1981: Billie Jean King is outed by her ex-lover. She has said many times since then that she lost all her endorsement deals “within 24 hours.”

Photo: Getty Images

1982: Former Olympic decathlon athlete Tom Waddell founds the first Gay Games in San Francisco. The quadrennial event begins this weekend in Paris.

1998: ESPN airs “World of the Gay Athlete” special, garnering a 0.5 rating and an average of 676,000 viewers. 2003: ESPN The Magazine hires openly gay reporter LZ Granderson as a freelance writer, and in 2004 he becomes an NBA editor.

Photo: Getty Images

2005: Martina Navratilova announces that she will be a spokeswoman for Olivia, a lesbian travel and vacation company. She remarks that it is the first time she got an endorsement because she is a lesbian.

2011: NBA fines Kobe Bryant $100,000 for using homophobic language toward an official. It later fines Joakim Noah $50,000 for using the same slur.

NBA, MLB, NHL and NFL adopt nondiscrimination policies that include sexual orientation.

NCAA adopts a transgender athlete inclusion policy.

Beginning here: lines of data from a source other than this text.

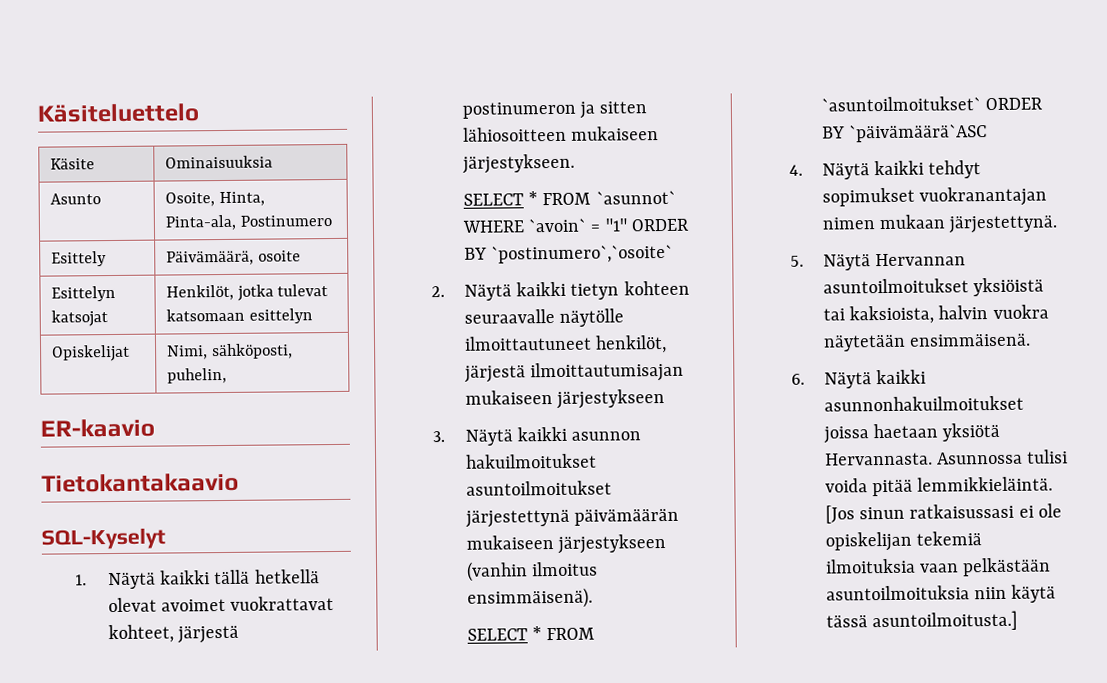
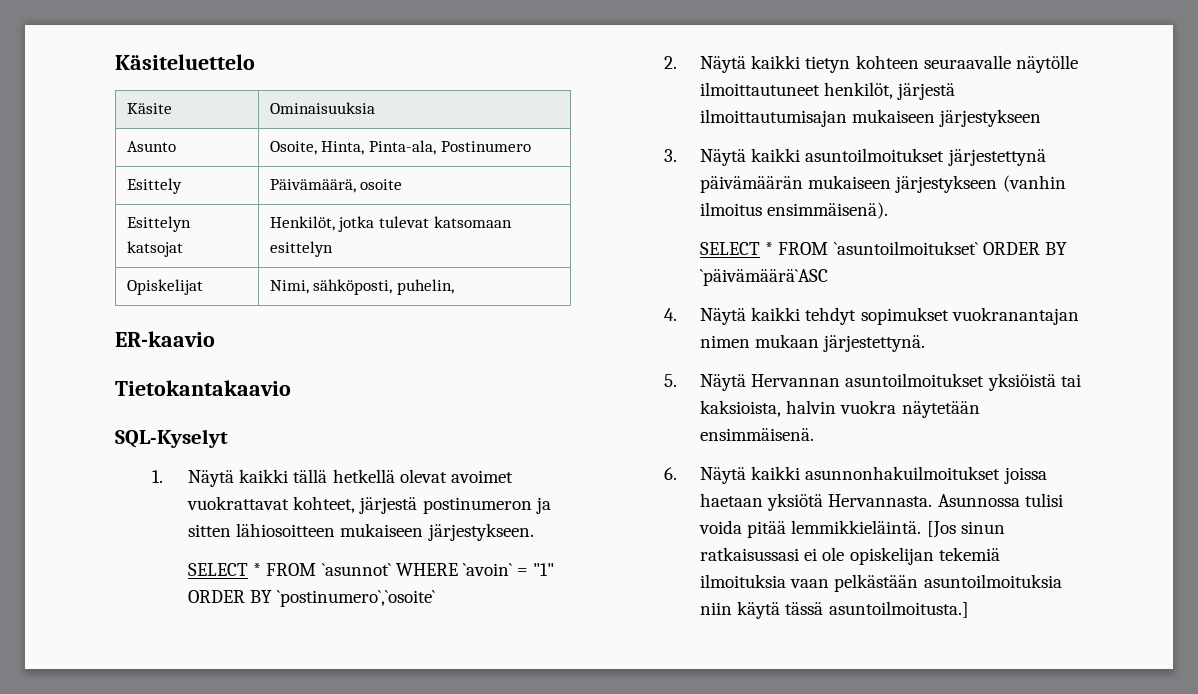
[571,431,642,441] [465,453,597,469] asunnon hakuilmoitukset -> (801, 155) none

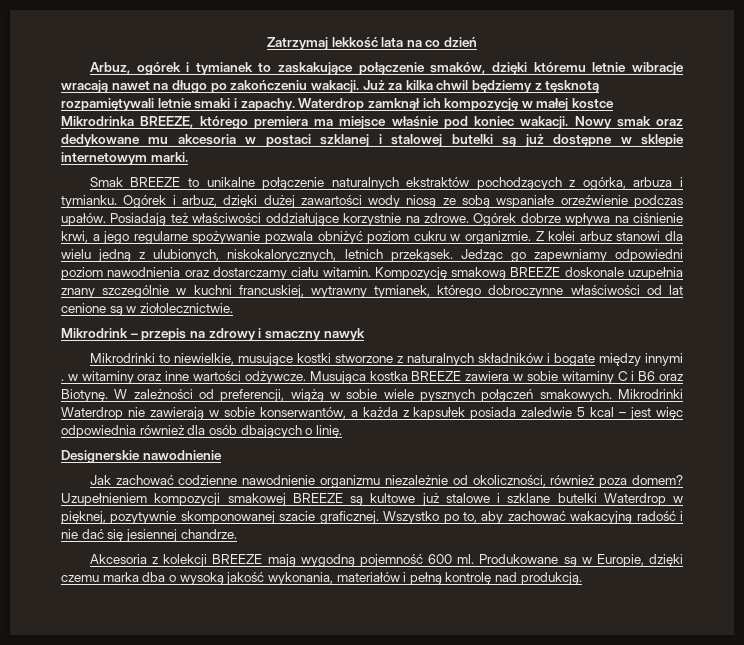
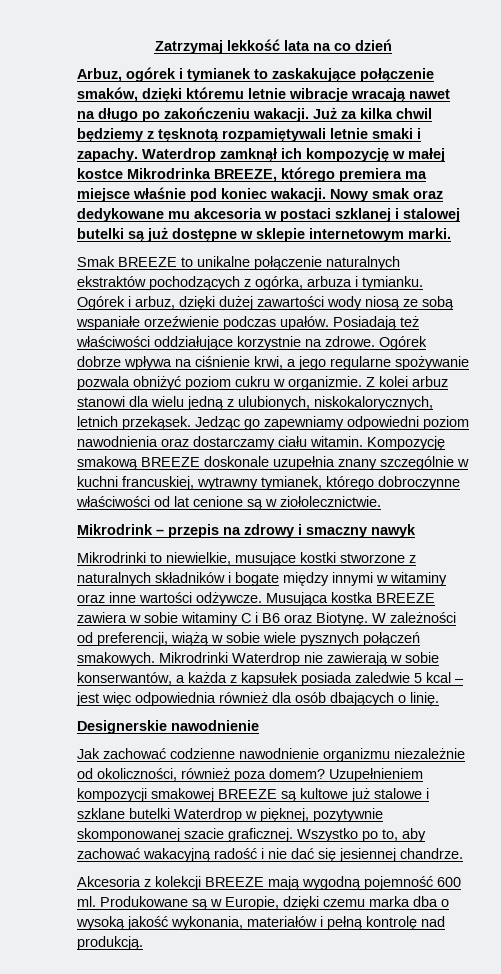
[61,379,64,381] . -> (373, 579) none

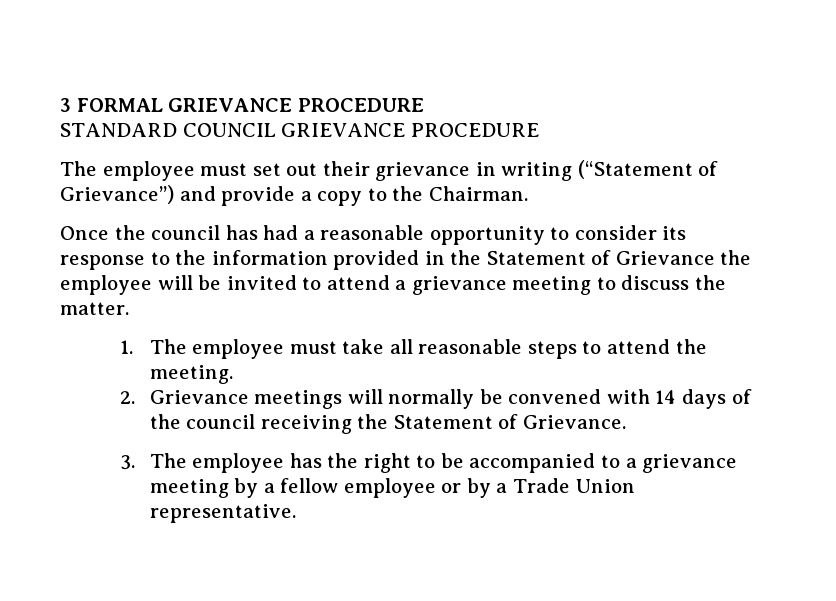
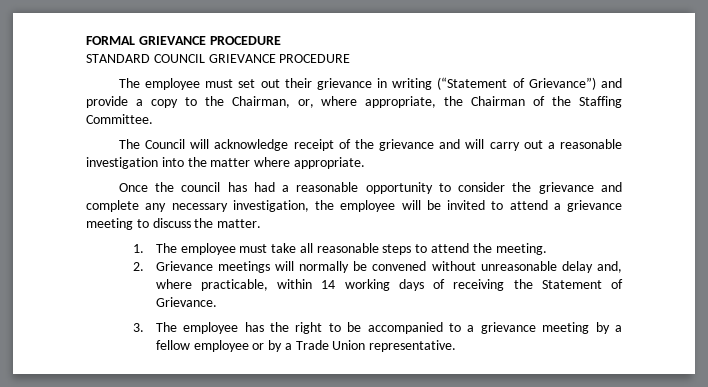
[60,98,71,112] 3 -> (86, 40) none
[428,186,528,201] Chairman. -> [231,96,622,108] [86,114,153,124] [118,139,622,151] [86,157,365,169] Chairman, or, where appropriate, the Chairman of the Staffing Committee. // The Council will acknowledge receipt of the grievance and will carry out a reasonable investigation into the matter where appropriate.
[662,226,687,240] [60,250,715,270] its response to the information provided in the Statement of Grievance -> [512,182,622,194] [86,200,309,212] the grievance and complete any necessary investigation,
[606,389,752,409] [149,414,256,429] with 14 days of the council -> [431,261,623,273] [155,279,446,291] without unreasonable delay and, where practicable, within 14 working days of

2016: NBA announces that it is moving the 2017 All-Star Game from Charlotte because of the league’s objection to the North Carolina’s House Bill 2, which limits anti-discrimination protections for LGBT people in the state. The NCAA also pulled the seven championships scheduled for the state that were planned for that academic year. Two months after HB2’s repeal in March 2017, the NBA awarded the 2019 All-Star Game to Charlotte.